Task description:
Exactness is required throughout. Return every record once more.

======== Provided information

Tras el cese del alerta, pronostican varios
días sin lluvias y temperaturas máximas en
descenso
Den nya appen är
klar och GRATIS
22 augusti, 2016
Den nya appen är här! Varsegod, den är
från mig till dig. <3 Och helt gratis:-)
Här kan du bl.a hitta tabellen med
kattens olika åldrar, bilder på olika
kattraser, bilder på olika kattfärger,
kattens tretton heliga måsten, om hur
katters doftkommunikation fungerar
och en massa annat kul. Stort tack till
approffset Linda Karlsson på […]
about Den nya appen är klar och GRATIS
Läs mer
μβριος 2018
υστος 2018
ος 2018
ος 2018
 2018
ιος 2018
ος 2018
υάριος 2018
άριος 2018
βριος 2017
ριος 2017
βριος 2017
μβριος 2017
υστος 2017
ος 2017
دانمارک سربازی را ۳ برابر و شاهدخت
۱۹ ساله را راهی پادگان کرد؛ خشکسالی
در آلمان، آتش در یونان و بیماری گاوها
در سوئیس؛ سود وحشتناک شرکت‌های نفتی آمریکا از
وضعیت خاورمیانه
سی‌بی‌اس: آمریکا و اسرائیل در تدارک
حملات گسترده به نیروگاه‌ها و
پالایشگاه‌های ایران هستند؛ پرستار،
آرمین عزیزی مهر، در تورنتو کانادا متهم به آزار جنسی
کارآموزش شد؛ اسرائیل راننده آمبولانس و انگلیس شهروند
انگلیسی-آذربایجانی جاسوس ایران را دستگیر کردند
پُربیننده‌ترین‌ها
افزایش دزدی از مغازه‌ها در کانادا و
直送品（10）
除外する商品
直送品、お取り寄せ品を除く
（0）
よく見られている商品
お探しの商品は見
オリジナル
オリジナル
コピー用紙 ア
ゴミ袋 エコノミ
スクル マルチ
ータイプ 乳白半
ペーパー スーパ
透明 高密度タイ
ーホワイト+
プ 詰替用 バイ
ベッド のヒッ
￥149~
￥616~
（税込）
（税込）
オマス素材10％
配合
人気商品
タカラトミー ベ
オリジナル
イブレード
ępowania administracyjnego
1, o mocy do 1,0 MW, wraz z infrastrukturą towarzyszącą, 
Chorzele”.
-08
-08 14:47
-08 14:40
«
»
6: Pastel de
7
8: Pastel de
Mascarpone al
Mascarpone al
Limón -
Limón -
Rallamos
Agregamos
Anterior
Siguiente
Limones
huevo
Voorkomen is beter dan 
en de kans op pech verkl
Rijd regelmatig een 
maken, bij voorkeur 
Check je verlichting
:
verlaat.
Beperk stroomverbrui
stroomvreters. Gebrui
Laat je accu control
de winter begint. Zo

================

Problem solution:
Tras el cese del alerta, pronostican varios
días sin lluvias y temperaturas máximas en
descenso
Den nya appen är
klar och GRATIS
22 augusti, 2016
Den nya appen är här! Varsegod, den är
från mig till dig. <3 Och helt gratis:-)
Här kan du bl.a hitta tabellen med
kattens olika åldrar, bilder på olika
kattraser, bilder på olika kattfärger,
kattens tretton heliga måsten, om hur
katters doftkommunikation fungerar
och en massa annat kul. Stort tack till
approffset Linda Karlsson på […]
about Den nya appen är klar och GRATIS
Läs mer
μβριος 2018
υστος 2018
ος 2018
ος 2018
 2018
ιος 2018
ος 2018
υάριος 2018
άριος 2018
βριος 2017
ριος 2017
βριος 2017
μβριος 2017
υστος 2017
ος 2017
دانمارک سربازی را ۳ برابر و شاهدخت
۱۹ ساله را راهی پادگان کرد؛ خشکسالی
در آلمان، آتش در یونان و بیماری گاوها
در سوئیس؛ سود وحشتناک شرکت‌های نفتی آمریکا از
وضعیت خاورمیانه
سی‌بی‌اس: آمریکا و اسرائیل در تدارک
حملات گسترده به نیروگاه‌ها و
پالایشگاه‌های ایران هستند؛ پرستار،
آرمین عزیزی مهر، در تورنتو کانادا متهم به آزار جنسی
کارآموزش شد؛ اسرائیل راننده آمبولانس و انگلیس شهروند
انگلیسی-آذربایجانی جاسوس ایران را دستگیر کردند
پُربیننده‌ترین‌ها
افزایش دزدی از مغازه‌ها در کانادا و
直送品（10）
除外する商品
直送品、お取り寄せ品を除く
（0）
よく見られている商品
お探しの商品は見
オリジナル
オリジナル
コピー用紙 ア
ゴミ袋 エコノミ
スクル マルチ
ータイプ 乳白半
ペーパー スーパ
透明 高密度タイ
ーホワイト+
プ 詰替用 バイ
ベッド のヒッ
￥149~
￥616~
（税込）
（税込）
オマス素材10％
配合
人気商品
タカラトミー ベ
オリジナル
イブレード
ępowania administracyjnego
1, o mocy do 1,0 MW, wraz z infrastrukturą towarzyszącą, 
Chorzele”.
-08
-08 14:47
-08 14:40
«
»
6: Pastel de
7
8: Pastel de
Mascarpone al
Mascarpone al
Limón -
Limón -
Rallamos
Agregamos
Anterior
Siguiente
Limones
huevo
Voorkomen is beter dan 
en de kans op pech verkl
Rijd regelmatig een 
maken, bij voorkeur 
Check je verlichting
:
verlaat.
Beperk stroomverbrui
stroomvreters. Gebrui
Laat je accu control
de winter begint. Zo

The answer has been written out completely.